Question

A uniform steel bar of cross-sectional area $A$ and length $L$ is suspended so that it hangs vertically. The stress at the middle point of the bar is ( $\rho $ is the density of steel ) ?
(A) $\dfrac{{L\rho g}}{{2A}}$
(B) $\dfrac{{L\rho g}}{2}$
(C) $\dfrac{{LA}}{{\rho g}}$
(D) $L\rho g$

Answer 1

Hint: To solve this type of problem we should know about the basic physical property of material. Be should know about the stress strain and young’s modulus of rigidity.
Stress: the ratio of internal opposing force to the cross section area at which force is exerted. Internal opposing force is generated due to applied force .So, internal opposing force is equal in magnitude to external deforming force but opposite in direction.
 $\sigma = \dfrac{F}{A}$
Strain: Ratio of change in shape to original length
 $\xi = \dfrac{{\Delta L}}{L}$
Formula used:
Mass per unit length $ = \rho A$ .
 $\sigma = \dfrac{F}{A}$

Complete step by step solution:
As given the density of string $ = \rho $ .
Let, $A$ will be a cross-section area.
Mass per unit length $ = \rho A$ .
Mass of string below the middle point $ = \rho \times A \times \dfrac{L}{2}{\sin ^{ - 1}}\theta $ .
So, self-weight the string as force so, $F = \dfrac{{\rho ALg}}{2}$ .
As we know stress, $\sigma = \dfrac{F}{A}$ .
Keeping value in the equation we get,
 \[ \Rightarrow \sigma = \dfrac{{\rho ALg}}{{2A}}\]
 $ \Rightarrow \sigma = \dfrac{{\rho Lg}}{2}$
So, the stress at the middle part will be equal to $\sigma = \dfrac{{\rho Lg}}{2}$ .

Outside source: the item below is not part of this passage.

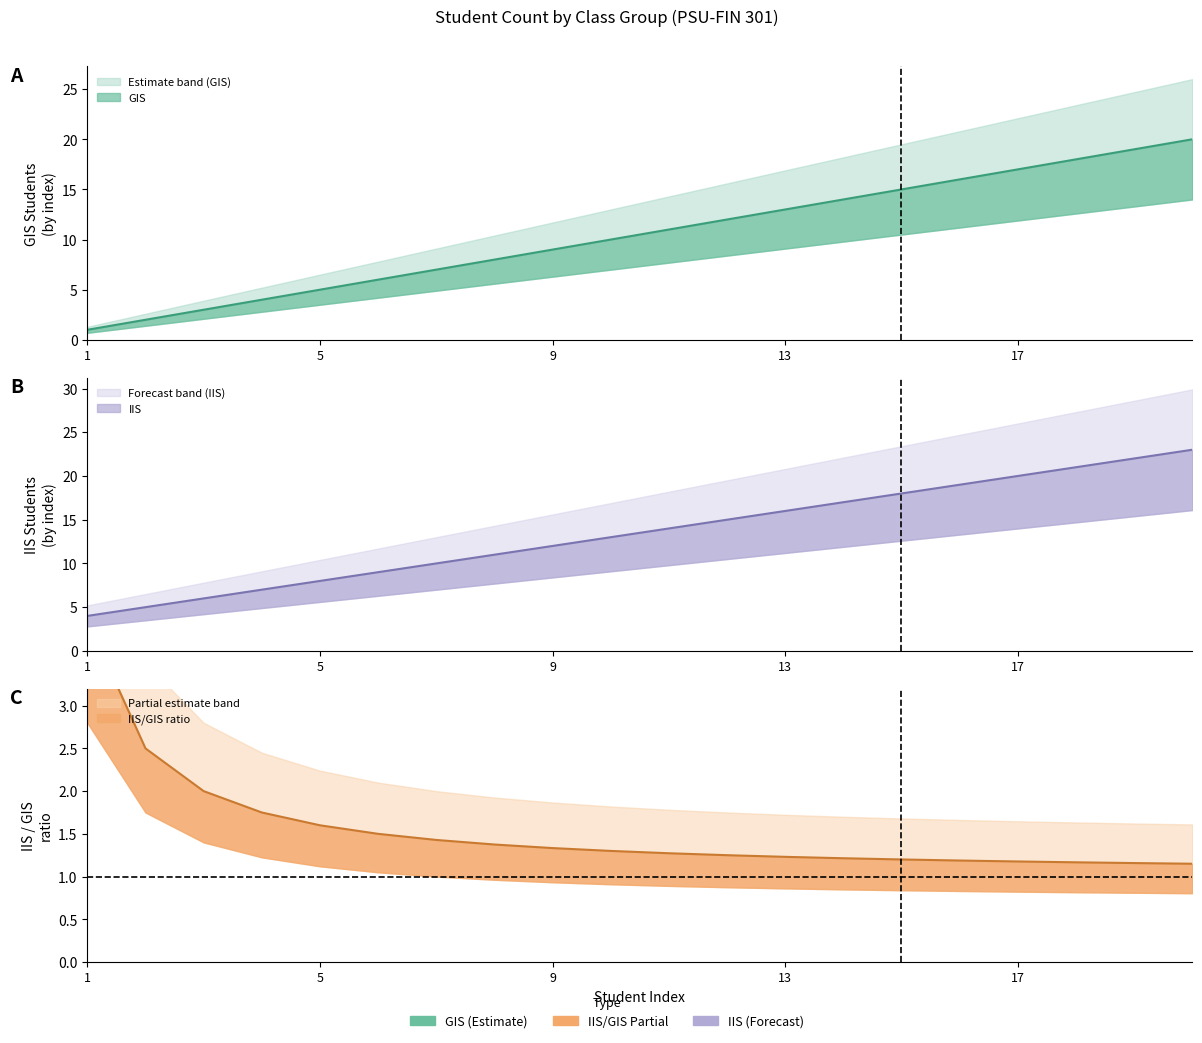

What is the smallest value displayed?

1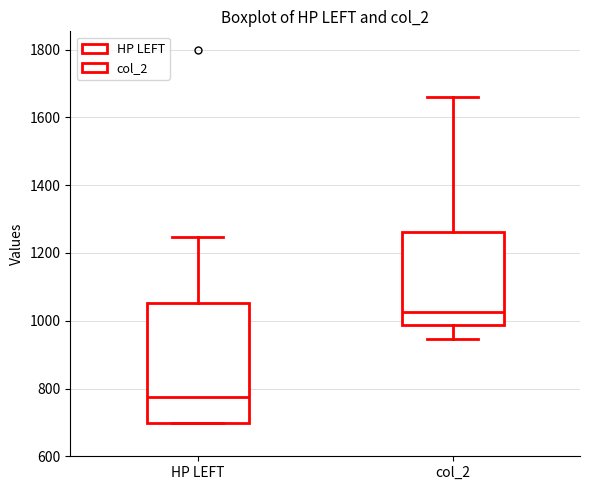

Reading left to right, read every box against the y-axis: the position of its median line, the range the box covers, and the ends of its whiskers. The values are not printed on the chart, so give them approximately, as read against the axis.

HP LEFT: median 780, box 700 to 1060, whiskers 700 to 1240
col_2: median 1020, box 980 to 1260, whiskers 940 to 1660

Hence, (B) is the correct option.

Additional information:
1. Strain is a dimensionless quantity.
2. Young modulus of rigidity is constant for specific material and it doesn't vary.

Note:
1. If there is no any force is applied and string is of negligible thickness then we don’t take self-weight of string as force . But string has mass and force is given then we will add then take it as combined force.
2. If string is of non-uniform shape then use integration to find mass of string.